Work order: Retype every line from the top of the entries down to the one with "high voltage transformer - trip off line |", both included, and skip the pictures.

(Plain-text document sources)
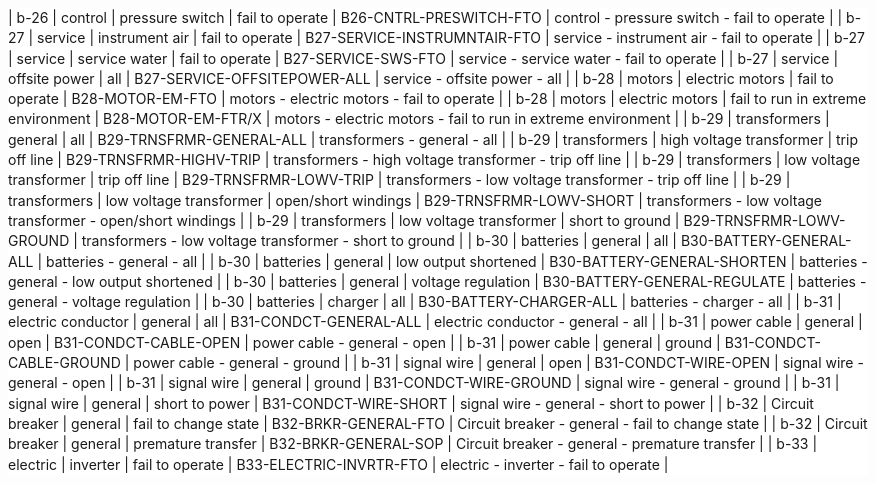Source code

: | b-26 | control | pressure switch | fail to operate | B26-CNTRL-PRESWITCH-FTO | control - pressure switch - fail to operate |
| b-27 | service | instrument air | fail to operate | B27-SERVICE-INSTRUMNTAIR-FTO | service - instrument air - fail to operate |
| b-27 | service | service water | fail to operate | B27-SERVICE-SWS-FTO | service - service water - fail to operate |
| b-27 | service | offsite power | all | B27-SERVICE-OFFSITEPOWER-ALL | service - offsite power - all |
| b-28 | motors | electric motors | fail to operate | B28-MOTOR-EM-FTO | motors - electric motors - fail to operate |
| b-28 | motors | electric motors | fail to run in extreme environment | B28-MOTOR-EM-FTR/X | motors - electric motors - fail to run in extreme environment |
| b-29 | transformers | general | all | B29-TRNSFRMR-GENERAL-ALL | transformers - general - all |
| b-29 | transformers | high voltage transformer | trip off line | B29-TRNSFRMR-HIGHV-TRIP | transformers - high voltage transformer - trip off line |
| b-29 | transformers | low voltage transformer | trip off line | B29-TRNSFRMR-LOWV-TRIP | transformers - low voltage transformer - trip off line |
| b-29 | transformers | low voltage transformer | open/short windings | B29-TRNSFRMR-LOWV-SHORT | transformers - low voltage transformer - open/short windings |
| b-29 | transformers | low voltage transformer | short to ground | B29-TRNSFRMR-LOWV-GROUND | transformers - low voltage transformer - short to ground |
| b-30 | batteries | general | all | B30-BATTERY-GENERAL-ALL | batteries - general - all |
| b-30 | batteries | general | low output shortened | B30-BATTERY-GENERAL-SHORTEN | batteries - general - low output shortened |
| b-30 | batteries | general | voltage regulation | B30-BATTERY-GENERAL-REGULATE | batteries - general - voltage regulation |
| b-30 | batteries | charger | all | B30-BATTERY-CHARGER-ALL | batteries - charger - all |
| b-31 | electric conductor | general | all | B31-CONDCT-GENERAL-ALL | electric conductor - general - all |
| b-31 | power cable | general | open | B31-CONDCT-CABLE-OPEN | power cable - general - open |
| b-31 | power cable | general | ground | B31-CONDCT-CABLE-GROUND | power cable - general - ground |
| b-31 | signal wire | general | open | B31-CONDCT-WIRE-OPEN | signal wire - general - open |
| b-31 | signal wire | general | ground | B31-CONDCT-WIRE-GROUND | signal wire - general - ground |
| b-31 | signal wire | general | short to power | B31-CONDCT-WIRE-SHORT | signal wire - general - short to power |
| b-32 | Circuit breaker | general | fail to change state | B32-BRKR-GENERAL-FTO | Circuit breaker - general - fail to change state |
| b-32 | Circuit breaker | general | premature transfer | B32-BRKR-GENERAL-SOP | Circuit breaker - general - premature transfer |
| b-33 | electric | inverter | fail to operate | B33-ELECTRIC-INVRTR-FTO | electric - inverter - fail to operate |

Answer box:
Source code

: | b-26 | control | pressure switch | fail to operate | B26-CNTRL-PRESWITCH-FTO | control - pressure switch - fail to operate |
| b-27 | service | instrument air | fail to operate | B27-SERVICE-INSTRUMNTAIR-FTO | service - instrument air - fail to operate |
| b-27 | service | service water | fail to operate | B27-SERVICE-SWS-FTO | service - service water - fail to operate |
| b-27 | service | offsite power | all | B27-SERVICE-OFFSITEPOWER-ALL | service - offsite power - all |
| b-28 | motors | electric motors | fail to operate | B28-MOTOR-EM-FTO | motors - electric motors - fail to operate |
| b-28 | motors | electric motors | fail to run in extreme environment | B28-MOTOR-EM-FTR/X | motors - electric motors - fail to run in extreme environment |
| b-29 | transformers | general | all | B29-TRNSFRMR-GENERAL-ALL | transformers - general - all |
| b-29 | transformers | high voltage transformer | trip off line | B29-TRNSFRMR-HIGHV-TRIP | transformers - high voltage transformer - trip off line |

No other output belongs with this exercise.